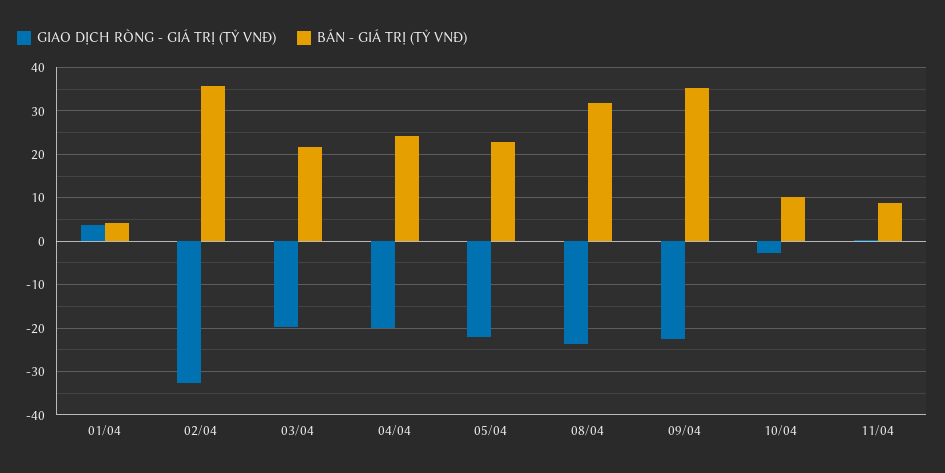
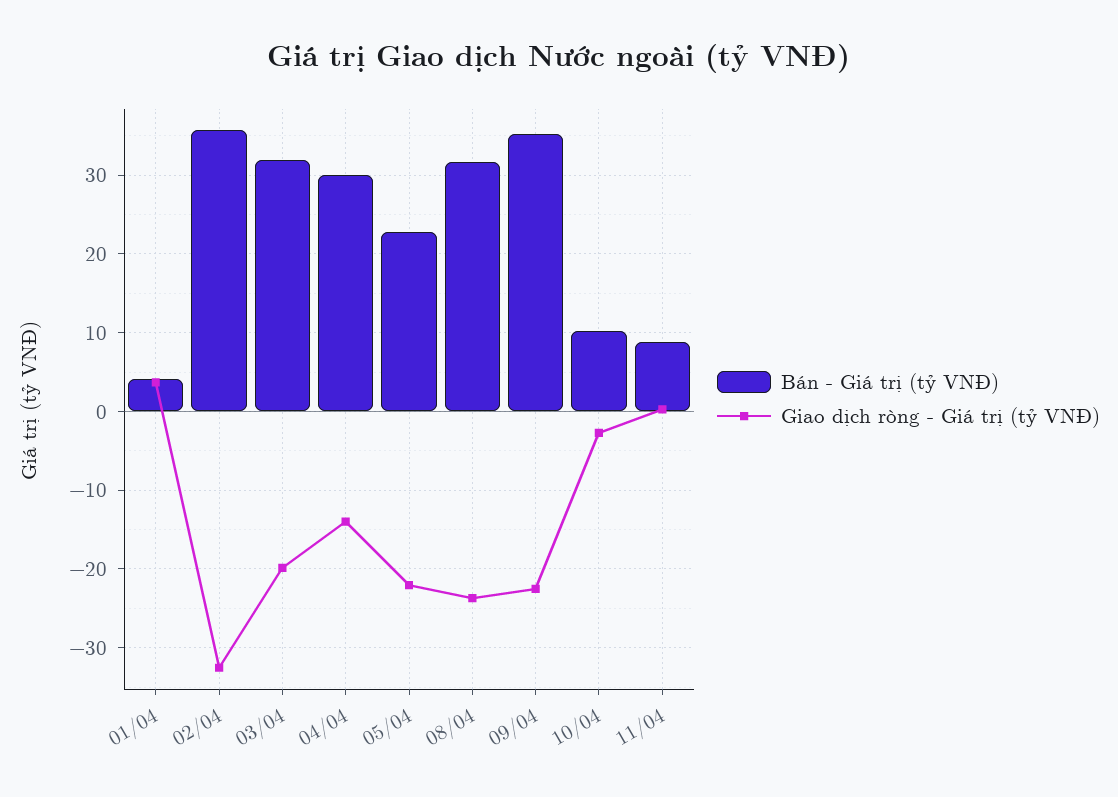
BÁN - GIÁ TRỊ (TỶ VNĐ), 03/04: 22 -> 32
GIAO DỊCH RÒNG - GIÁ TRỊ (TỶ VNĐ), 04/04: -20 -> -14
BÁN - GIÁ TRỊ (TỶ VNĐ), 04/04: 24 -> 30

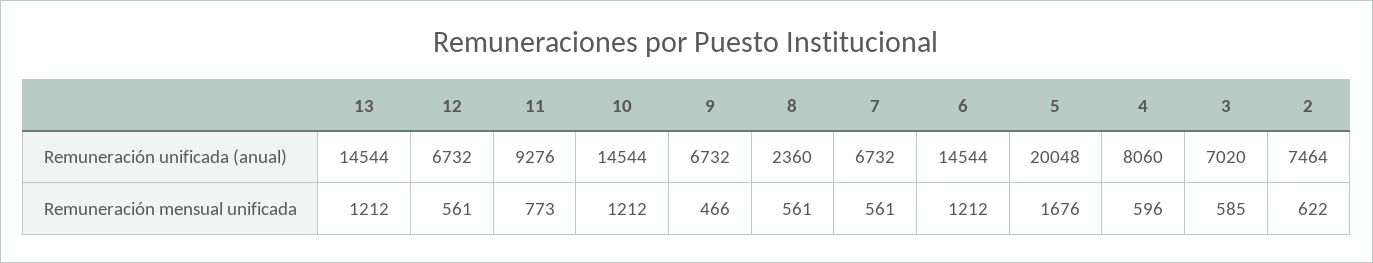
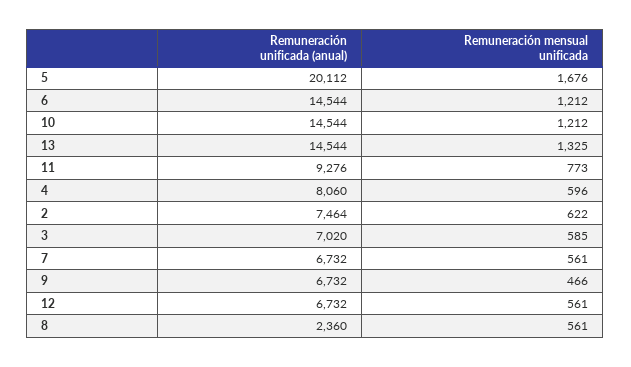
5, Remuneración unificada (anual): 20048 -> 20112
13, Remuneración mensual unificada: 1212 -> 1325

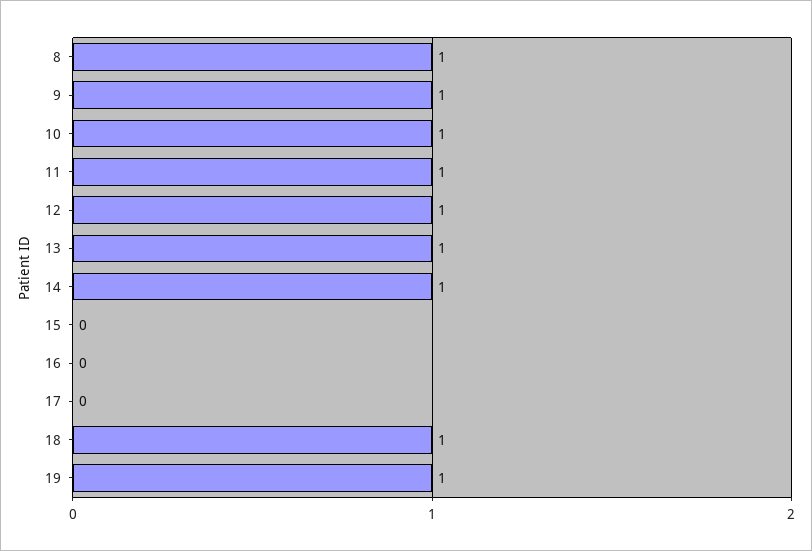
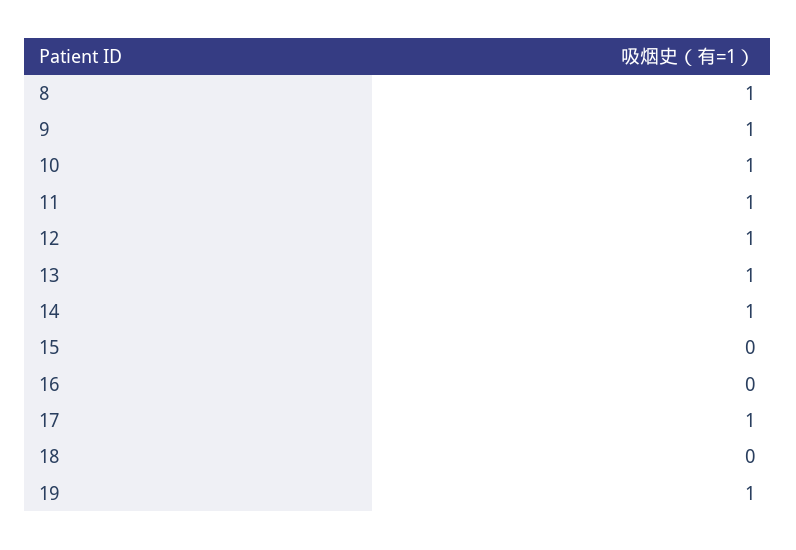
17: 0 -> 1
18: 1 -> 0

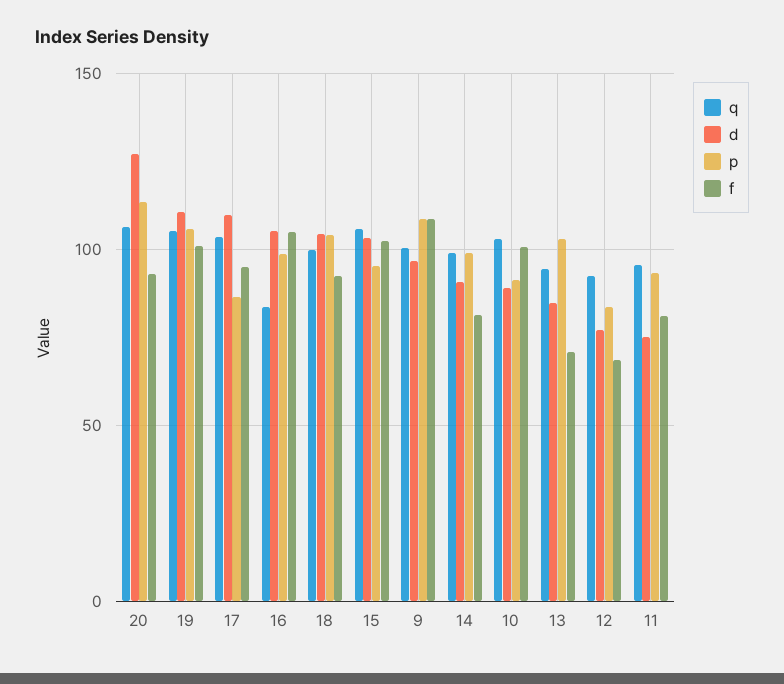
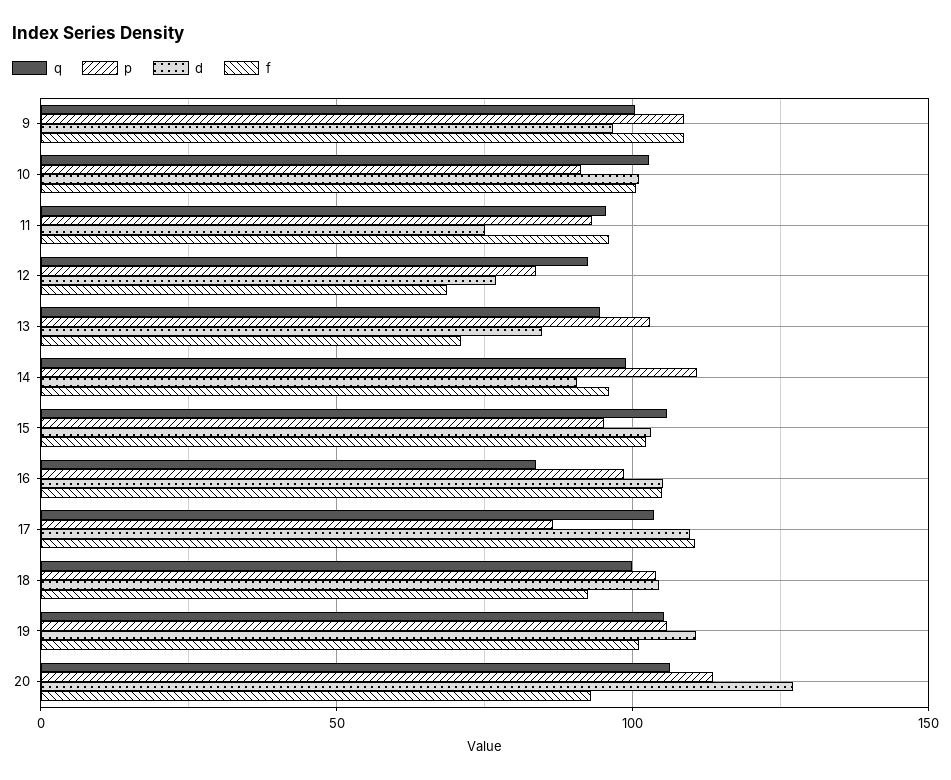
f, 17: 95 -> 110
p, 14: 100 -> 110
f, 14: 80 -> 95
d, 10: 90 -> 100
f, 11: 80 -> 95

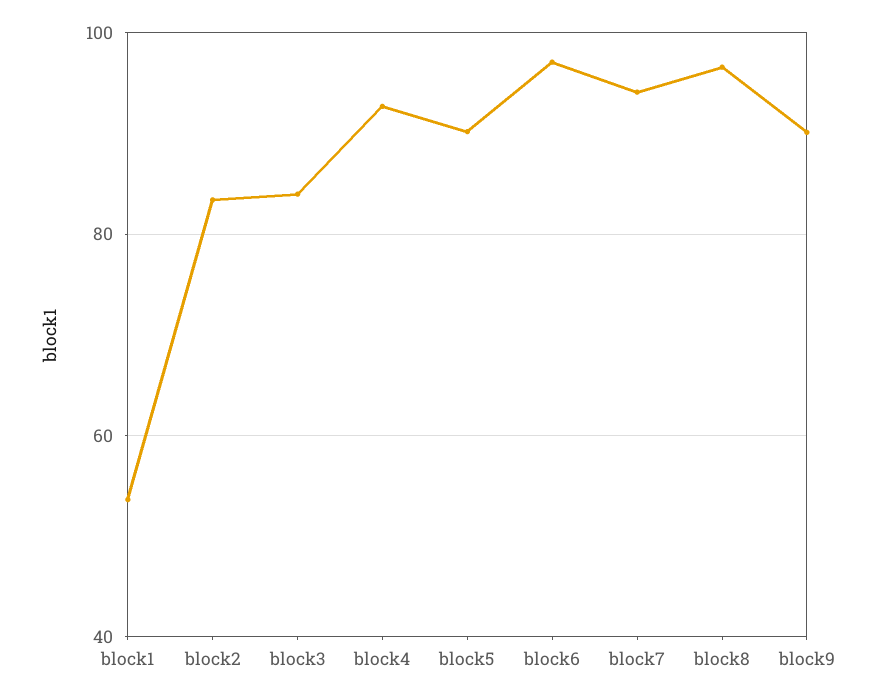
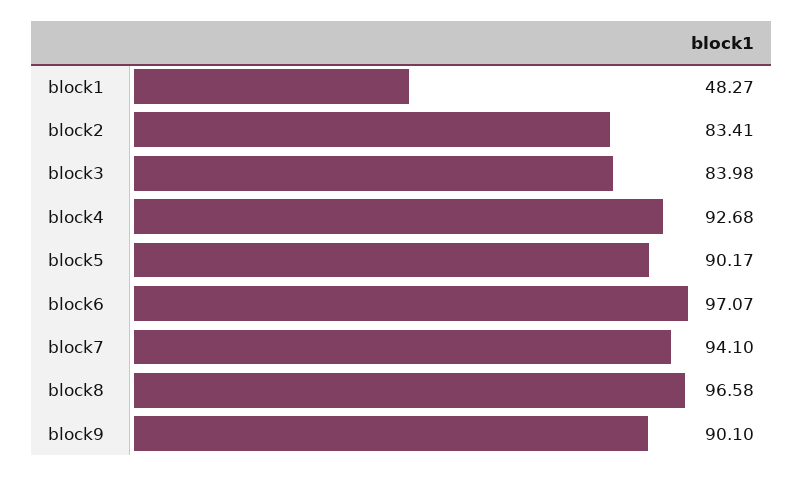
block1: 54 -> 48.27

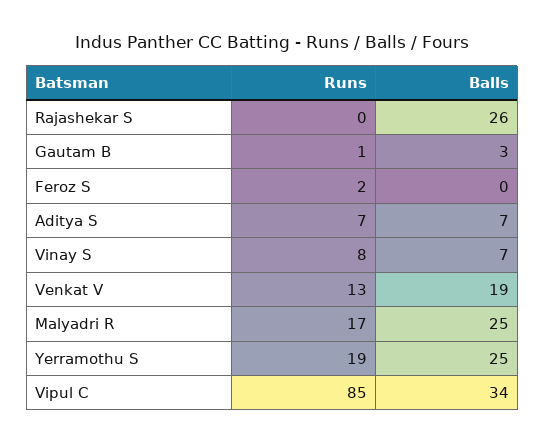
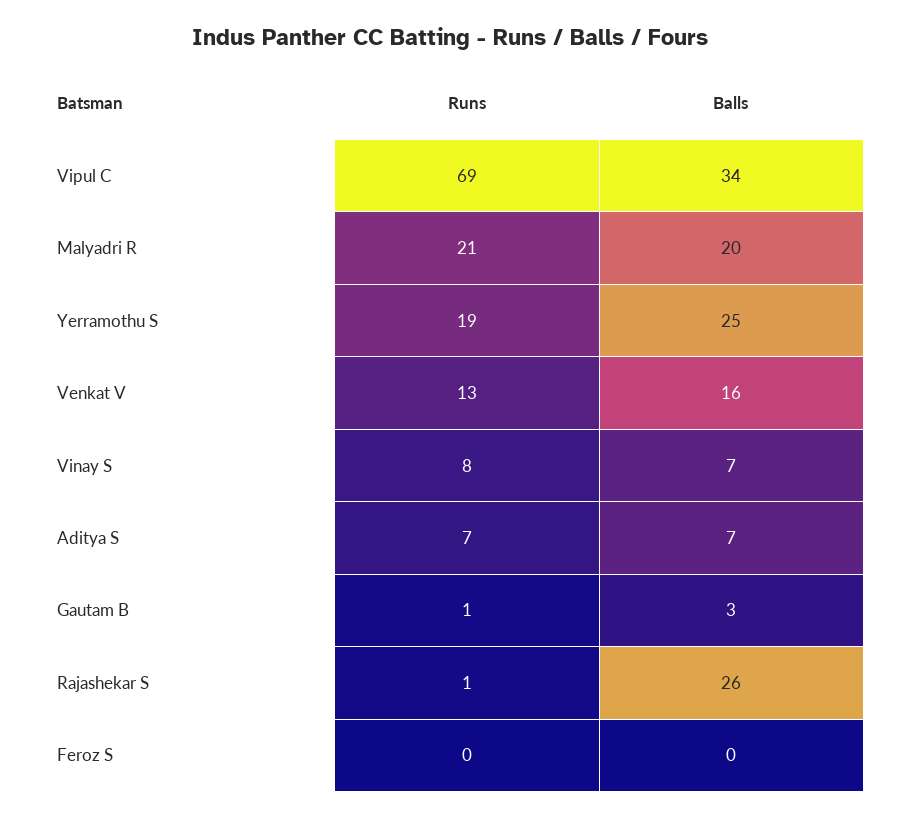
Runs, Rajashekar S: 0 -> 1
Runs, Feroz S: 2 -> 0
Balls, Venkat V: 19 -> 16
Runs, Malyadri R: 17 -> 21
Balls, Malyadri R: 25 -> 20
Runs, Vipul C: 85 -> 69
+-------+
▶ Exercise details
The expected output is the full material above, word for word, without pictures.

▶ Your solution
BÁN - GIÁ TRỊ (TỶ VNĐ), 03/04: 22 -> 32
GIAO DỊCH RÒNG - GIÁ TRỊ (TỶ VNĐ), 04/04: -20 -> -14
BÁN - GIÁ TRỊ (TỶ VNĐ), 04/04: 24 -> 30

5, Remuneración unificada (anual): 20048 -> 20112
13, Remuneración mensual unificada: 1212 -> 1325

17: 0 -> 1
18: 1 -> 0

f, 17: 95 -> 110
p, 14: 100 -> 110
f, 14: 80 -> 95
d, 10: 90 -> 100
f, 11: 80 -> 95

block1: 54 -> 48.27

Runs, Rajashekar S: 0 -> 1
Runs, Feroz S: 2 -> 0
Balls, Venkat V: 19 -> 16
Runs, Malyadri R: 17 -> 21
Balls, Malyadri R: 25 -> 20
Runs, Vipul C: 85 -> 69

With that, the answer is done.